Для всех хорошо информированных наблюдателей уже в середине августа было очевидно, что за очередным серьезным поражением французской армии неминуемо последует революция в Париже и свержение императорской власти. Российский военно-морской агент контр-адмирал И. Ф. Лихачев, которого война застала на своем посту в Париже, предупреждал Петербург, что «положение Франции самое критическое, и ее может спасти от дальнейших бед только немедленное заключение мира или же решительная победа»[477]. Оценке Лихачева вторил и российский поверенный в делах в Париже Г. Н. Окунев: «Возможно падение трона и установление республики даже без революции, выскажись лишь законодательный корпус»[478].
Вполне осознавала всю взрывоопасность ситуации в столице и императрица Евгения. Она была по-настоящему одержима угрозой революции и ежечасно напоминала о ней своему окружению. Фатальное решение запретить императору отступить с армией под стены Парижа она приняла фактически единолично, несмотря на колебания и осторожные возражения министров. Евгения подстегивала супруга резкими телеграммами: «Не вздумайте возвращаться, если не хотите развязать ужасную революцию. Скажут, что Вы бросили армию, потому что сбежали от опасности»[479]. Она не скрывала своего желания, чтобы император нашел смерть в бою в случае поражения[480]. Главной ее заботой было сохранить престиж династии и обеспечить престол для сына.
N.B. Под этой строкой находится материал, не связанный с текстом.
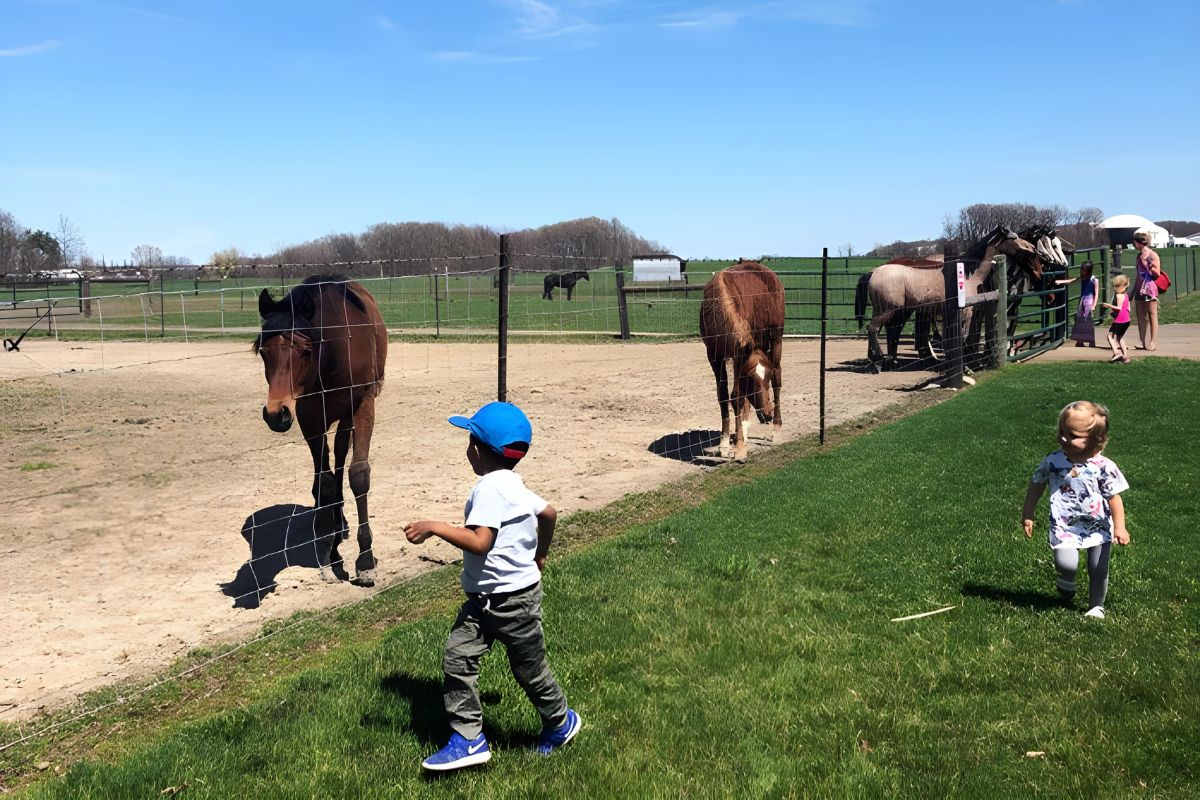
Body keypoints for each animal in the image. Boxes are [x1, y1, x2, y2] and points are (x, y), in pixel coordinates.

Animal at [253, 275, 388, 587]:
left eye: (305, 351)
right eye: (264, 352)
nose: (276, 414)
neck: (333, 356)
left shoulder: (362, 405)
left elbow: (358, 475)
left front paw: (365, 560)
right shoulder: (309, 415)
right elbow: (325, 482)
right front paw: (329, 551)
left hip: (346, 418)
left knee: (340, 458)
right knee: (326, 473)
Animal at [699, 261, 785, 461]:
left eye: (767, 377)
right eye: (751, 379)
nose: (768, 414)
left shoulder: (739, 357)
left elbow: (737, 397)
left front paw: (739, 448)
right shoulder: (714, 357)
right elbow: (725, 396)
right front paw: (724, 444)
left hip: (776, 338)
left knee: (778, 379)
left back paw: (776, 429)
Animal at [856, 227, 1043, 373]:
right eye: (1014, 238)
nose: (1033, 249)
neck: (968, 273)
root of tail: (873, 272)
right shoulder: (966, 313)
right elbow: (963, 338)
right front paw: (965, 367)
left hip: (896, 311)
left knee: (888, 331)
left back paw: (887, 361)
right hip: (887, 311)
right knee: (872, 329)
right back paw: (878, 361)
Евгения также позаботилась о том, чтобы загодя переправить в Лондон личные драгоценности и самые важные бумаги. В Тюильри целыми днями рвали на клочки и топили в ванных документы: в разгар лета дым из каминных труб мог выдать происходящее за окнами императорской резиденции[481]. Никаких известий о судьбе армий Мак-Магона и Базена не распространялось. Председатель городского суда Дижона Жюль Лелорен справедливо критиковал это решение: «Все это понятно в определенных пределах, но тут зашли слишком далеко <…> Из этого выйдет только то, что будут ставить под сомнение все, что ни захотело бы сказать правительство, и станут распускать бесчисленное число лживых слухов и тревожных известий, которые «Журналь офисьель» будет бессилен опровергнуть»[482].
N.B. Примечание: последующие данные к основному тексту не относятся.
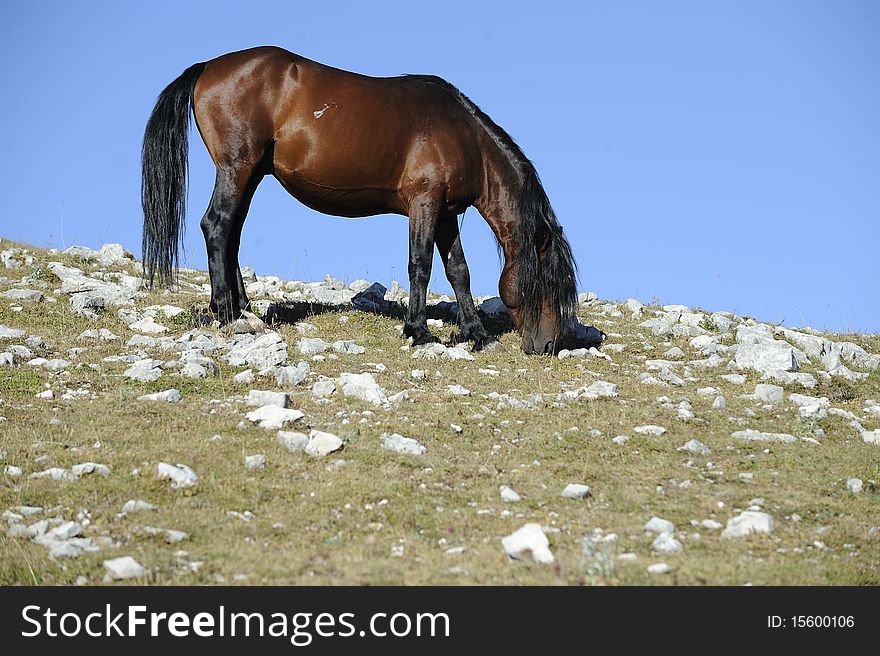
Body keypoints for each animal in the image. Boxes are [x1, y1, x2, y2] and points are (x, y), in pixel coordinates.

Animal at [143, 46, 576, 354]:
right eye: (549, 283)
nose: (548, 346)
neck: (464, 136)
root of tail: (208, 66)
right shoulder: (424, 203)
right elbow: (420, 265)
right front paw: (418, 332)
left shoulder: (447, 212)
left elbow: (459, 271)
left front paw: (476, 334)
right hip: (237, 168)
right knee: (217, 225)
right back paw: (228, 312)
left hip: (250, 175)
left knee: (231, 232)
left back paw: (245, 307)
По свидетельствам современников, Париж в августе оставался относительно спокойным. Толпы собирались лишь у ворот министерств в ожидании известий, которых правительство не сообщало, и безропотно рассеивались по требованию полиции. Парижане были преисполнены надежд на то, что долгожданная победа над пруссаками будет одержана. Выпущенный правительством с началом войны внутренний заем в 750 млн франков, названный по имени министра финансов «займом Мани», был покрыт в считанные недели. Это служило доказательством не только наличия свободных финансовых средств, но и оптимизма французов.
Тем больший резонанс вызвала пришедшая в столицу ближе к вечеру 3 сентября новость о том, что армия Мак-Магона капитулировала при Седане, сам Мак-Магон ранен, а император пленен. Пусть исчезновение императора со сцены многие и сочли благом, пленение целой армии повергло горожан в состояние шока. Профессор Коллеж де Франс Фердинанд Фуке писал невестке: «Я не сумею выразить тебе степень моего потрясения, я оглушен»[483]. «Кто опишет удрученные лица <…> густую толпу на углах улиц и вокруг мэрий, осажденные газетные киоски и тройное кольцо читающих газеты вокруг каждого газового рожка; сиротливый и убитый вид женщин, в одиночестве, без мужей, сидящих в помещениях за лавкой?» — мастерски схватывал общую картину Эдмон де Гонкур[484]. Апатия, однако, быстро сменилась гневом: уже ночью стихийно вспыхнули первые враждебные Империи манифестации и стычки с полицией на бульварах.